Occasionally, I like to read these reader’s write debates between Christians and atheists, and today’s TT features yet another installment of this neverending back and forth. At issue is an article that TT published a few weeks ago about a Harvard study that said prayer wasn’t scientifically provable. The study refuted the findings of a seriously flawed Columbia University, which said prayer had an 11% success rate (basically something that ridiculous).

Anyway, this guy, Gray Easterling, wrote into complain about how secular the TT is and how it should have never published that story and how the story served no purpose other than to insult the faithful. Blah. Take it like a man, I say. As Mr. Shaw’s letter pointed out today, the TT publishes PLENTY of religion-friendly stories. Heck, they even have a Religion Section on Sundays. It’s not as if the religious voice is being censored. Geez.

The truth is that the story was not the TT’s. It was an international news item that was featured in almost all of the major national newspapers and all of the major cable news networks.

I think it was an important story, because, at the very least, it has the possibility of convincing one person to seek medical care for an illness or ailment instead of relying solely on prayer.

3 thoughts

  1. It astounds me that you and this guy from Nact. would try to intellectually engage the conservative religious zealots. The Shaw guy is extremely intelligent and frankly sounds like a higher-education teacher of some sort but all he ever does is dazzle us folks that see it his way already and piss of the thumpers.

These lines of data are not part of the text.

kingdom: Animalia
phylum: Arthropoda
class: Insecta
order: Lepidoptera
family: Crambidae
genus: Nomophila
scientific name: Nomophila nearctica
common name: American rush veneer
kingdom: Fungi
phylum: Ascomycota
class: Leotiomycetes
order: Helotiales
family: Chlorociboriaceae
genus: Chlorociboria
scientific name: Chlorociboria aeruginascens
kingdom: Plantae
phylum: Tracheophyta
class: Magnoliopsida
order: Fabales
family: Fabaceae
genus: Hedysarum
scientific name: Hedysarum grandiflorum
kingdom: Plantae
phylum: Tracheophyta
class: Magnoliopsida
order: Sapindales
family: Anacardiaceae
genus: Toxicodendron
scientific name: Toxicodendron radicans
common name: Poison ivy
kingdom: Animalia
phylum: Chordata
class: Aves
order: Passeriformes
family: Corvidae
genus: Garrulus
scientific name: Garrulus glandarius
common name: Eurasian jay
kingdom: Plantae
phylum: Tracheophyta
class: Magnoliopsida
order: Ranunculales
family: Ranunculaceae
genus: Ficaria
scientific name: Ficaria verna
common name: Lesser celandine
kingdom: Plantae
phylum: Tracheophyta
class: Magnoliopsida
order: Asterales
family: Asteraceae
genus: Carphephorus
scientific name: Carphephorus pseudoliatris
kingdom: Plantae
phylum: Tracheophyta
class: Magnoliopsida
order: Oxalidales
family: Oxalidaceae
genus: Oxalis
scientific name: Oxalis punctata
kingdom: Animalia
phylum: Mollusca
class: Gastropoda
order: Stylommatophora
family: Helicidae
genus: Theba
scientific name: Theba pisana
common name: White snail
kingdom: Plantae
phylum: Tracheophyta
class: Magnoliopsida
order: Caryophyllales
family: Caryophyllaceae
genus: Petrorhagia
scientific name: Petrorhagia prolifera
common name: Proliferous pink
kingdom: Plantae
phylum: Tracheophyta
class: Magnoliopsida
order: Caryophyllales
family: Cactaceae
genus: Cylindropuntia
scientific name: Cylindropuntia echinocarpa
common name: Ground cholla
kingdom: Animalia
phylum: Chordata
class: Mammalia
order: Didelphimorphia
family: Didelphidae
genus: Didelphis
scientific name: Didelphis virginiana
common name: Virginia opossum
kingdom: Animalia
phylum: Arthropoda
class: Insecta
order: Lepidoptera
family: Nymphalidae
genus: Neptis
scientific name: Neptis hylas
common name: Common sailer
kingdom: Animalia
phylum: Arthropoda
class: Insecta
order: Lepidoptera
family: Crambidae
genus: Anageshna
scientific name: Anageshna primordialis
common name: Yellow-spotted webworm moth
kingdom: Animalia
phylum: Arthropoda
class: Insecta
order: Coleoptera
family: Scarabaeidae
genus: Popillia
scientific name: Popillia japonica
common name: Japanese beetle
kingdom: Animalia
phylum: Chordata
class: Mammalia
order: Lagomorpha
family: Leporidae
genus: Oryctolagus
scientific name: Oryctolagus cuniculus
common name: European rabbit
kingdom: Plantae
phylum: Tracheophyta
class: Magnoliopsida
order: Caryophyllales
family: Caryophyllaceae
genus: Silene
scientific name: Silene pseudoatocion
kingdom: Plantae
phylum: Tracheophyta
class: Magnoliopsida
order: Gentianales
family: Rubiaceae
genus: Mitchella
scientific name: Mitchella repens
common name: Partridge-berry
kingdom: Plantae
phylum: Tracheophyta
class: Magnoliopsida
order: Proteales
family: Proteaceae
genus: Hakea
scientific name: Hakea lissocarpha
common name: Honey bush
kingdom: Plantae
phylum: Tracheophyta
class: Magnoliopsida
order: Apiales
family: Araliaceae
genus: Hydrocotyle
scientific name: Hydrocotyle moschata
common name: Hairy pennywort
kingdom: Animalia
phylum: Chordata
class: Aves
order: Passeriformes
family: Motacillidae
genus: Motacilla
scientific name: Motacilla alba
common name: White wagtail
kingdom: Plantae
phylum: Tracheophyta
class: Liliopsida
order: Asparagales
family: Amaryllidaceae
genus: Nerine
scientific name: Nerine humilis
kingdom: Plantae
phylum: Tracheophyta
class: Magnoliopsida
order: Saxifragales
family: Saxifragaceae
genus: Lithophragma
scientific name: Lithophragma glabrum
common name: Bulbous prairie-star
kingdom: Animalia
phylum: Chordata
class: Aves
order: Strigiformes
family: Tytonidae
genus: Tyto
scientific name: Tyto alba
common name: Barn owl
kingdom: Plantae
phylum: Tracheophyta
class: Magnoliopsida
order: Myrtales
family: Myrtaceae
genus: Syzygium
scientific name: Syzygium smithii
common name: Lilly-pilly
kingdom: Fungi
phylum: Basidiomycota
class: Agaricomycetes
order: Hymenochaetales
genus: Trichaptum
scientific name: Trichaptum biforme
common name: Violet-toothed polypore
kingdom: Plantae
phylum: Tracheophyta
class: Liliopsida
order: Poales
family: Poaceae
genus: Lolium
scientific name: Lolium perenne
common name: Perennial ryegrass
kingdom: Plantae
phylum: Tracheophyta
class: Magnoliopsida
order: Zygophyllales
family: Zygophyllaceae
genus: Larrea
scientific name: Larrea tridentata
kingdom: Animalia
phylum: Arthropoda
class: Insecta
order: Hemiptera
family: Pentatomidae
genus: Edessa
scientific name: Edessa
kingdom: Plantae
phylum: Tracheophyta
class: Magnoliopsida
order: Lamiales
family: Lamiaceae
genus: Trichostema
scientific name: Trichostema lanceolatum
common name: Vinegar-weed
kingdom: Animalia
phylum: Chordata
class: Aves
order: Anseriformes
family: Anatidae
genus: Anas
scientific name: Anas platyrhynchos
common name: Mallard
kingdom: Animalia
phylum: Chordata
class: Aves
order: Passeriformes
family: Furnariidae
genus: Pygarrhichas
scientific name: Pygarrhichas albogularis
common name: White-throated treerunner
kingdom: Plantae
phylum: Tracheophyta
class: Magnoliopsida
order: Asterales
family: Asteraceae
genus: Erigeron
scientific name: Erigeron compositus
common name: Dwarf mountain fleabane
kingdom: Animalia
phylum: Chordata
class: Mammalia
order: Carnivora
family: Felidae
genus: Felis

  2. It’s fun. That’s the only reason. I know I’m not really engaging these people. If anything, I’m attracting the morons. But hey, I’m having fun.

  3. We all know that God could never explain in great detail how he created the universe to people on Earth today or anytime in the past. It would be like a rocket scientist explaining space travel to an infant. He would have to dumb it down and make it simple so the uneducated could grasp the basics. Yet, I can’t help thinking of my two teenagers arguing about whether or not life exists outside of our world. Neither has much evidence for their argument, but they will argue till pain is felt, screaming occurs, and time out is called.